Phytochelatin biosynthesis and cadmium detoxification

İnsanın endüstriyel aktivitesi sonucunda çevredeki ağır metal kirlenmesi artmakta ve ağır metal toksisitesi önemli çevresel problemlere neden olmaktadır. Cd, Hg, Cr, Pb gibi gerekli olmayan ağır metaller çok düşük konsantrasyonlarda bile oldukça toksiktir. Bitkilerdeki ağır metal detoksifikasyonu ve tolerans moleküler anlamda, metal-bağlayan bileşiklerin üretimi, vakuollerde metal birikimi, membran yapısında değişiklik, stres metabolitlerinin sentezi gibi birçok farklı mekanizmalar tarafından yürütülür. Ancak son yıllarda araştırma konusu olarak en fazla ilgi duyulan mekanizma kelat oluflumudur. Bitkilerin aşırı Cd konsantrasyonuna gösterdiği tepkilerden biri Cd-bağlayan polipeptidler, ya da bir peptid ligand grubu ile kelat meydana getiren fitokelatinlerdir (PC). PC'ler yüksek bitkiler, algler ve bazı mantarlar tarafından üretilir, PC-Cd bileşikleri oluşturulur ve serbest metal konsantrasyonu azaltılarak özellikle Cd detoksifikasyonu ile Cd toleransında önemli rol oynarlar. Bu bileşikler glutationdan (GSH) ve ilişkili tiollerden PC sentaz aktivitesi ile meydana gelirler. PC biyosentezinin genetik ve moleküler temelinin anlaşılabilmesi, kirlenmiş çevrelerin fitoremediasyonunda kullanılacak bitkilerin geliştirilebilmesi açısından büyük önem taşımaktadır. Bu derleme, PC biyosentezi ve Cd detoksifikasyonu alanındaki bilgileri özetlemektedir.

Fitokelatin biyosentezi ve kadmiyum detoksifikasyonu

Heavy metal contamination in the environment is increasing due to human industrial activity and heavy metal causes major environmental problems. Ions like Cd, Hg, Cr, or Pb are non essential heavy metals which are potentially highly toxic even at very low concentrations. Heavy metal detoxification and tolerance in plants can be achieved by a number of different mechanisms on the molecular basis. Such as the production of metal-binding compounds, metal deposition in vacuoles, alterations of membrane structures, synthesis of stress metabolites; but the mechanism which has been studied most closely in recent years is chelation. One reaction of plants to excess Cd concentration is the formation of Cd-binding polypeptides, or the chelation by a family of peptide ligands, the phytochelatins (PCs).
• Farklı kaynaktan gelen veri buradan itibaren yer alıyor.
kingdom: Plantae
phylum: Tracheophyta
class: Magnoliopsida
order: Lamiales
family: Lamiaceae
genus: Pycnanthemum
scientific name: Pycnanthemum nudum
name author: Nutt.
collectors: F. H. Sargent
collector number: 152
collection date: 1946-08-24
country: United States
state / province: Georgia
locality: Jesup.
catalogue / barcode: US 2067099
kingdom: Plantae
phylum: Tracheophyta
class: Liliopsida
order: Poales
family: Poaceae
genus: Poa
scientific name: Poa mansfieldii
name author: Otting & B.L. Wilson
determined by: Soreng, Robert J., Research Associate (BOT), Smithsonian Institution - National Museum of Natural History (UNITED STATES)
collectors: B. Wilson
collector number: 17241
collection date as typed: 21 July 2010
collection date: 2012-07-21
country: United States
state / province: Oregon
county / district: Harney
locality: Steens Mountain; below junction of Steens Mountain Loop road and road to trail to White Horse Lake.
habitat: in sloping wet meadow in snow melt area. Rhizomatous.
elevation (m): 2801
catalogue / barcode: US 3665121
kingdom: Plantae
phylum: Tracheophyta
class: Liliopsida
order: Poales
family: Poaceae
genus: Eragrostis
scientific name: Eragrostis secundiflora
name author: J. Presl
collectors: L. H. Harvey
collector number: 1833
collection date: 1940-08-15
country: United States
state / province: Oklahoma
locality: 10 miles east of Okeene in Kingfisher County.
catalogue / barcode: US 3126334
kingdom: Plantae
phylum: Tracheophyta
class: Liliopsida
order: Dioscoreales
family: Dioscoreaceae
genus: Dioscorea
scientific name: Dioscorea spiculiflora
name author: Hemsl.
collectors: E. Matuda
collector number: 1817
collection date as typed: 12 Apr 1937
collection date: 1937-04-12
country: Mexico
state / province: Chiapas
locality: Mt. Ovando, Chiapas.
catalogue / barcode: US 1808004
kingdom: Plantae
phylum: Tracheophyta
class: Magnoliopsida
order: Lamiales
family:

PCs are produced by higher plants, algae and some fungi in order to detoxify Cd by sequestration to form PC-Cd complexes which play a pivotal role in heavy metal, primarily Cd tolerance by decreasing their free concentrations. PCs are derived from glutathione (GSH) and related thiols by the action of PC synthase. Understanding the genetic and molecular basis of PC biosynthesis mechanism is an important goal in developing plants for the phytoremediation of contaminated environments. This review summarizes present knowledge in the field of PC biosynthesis and Cd detoxification .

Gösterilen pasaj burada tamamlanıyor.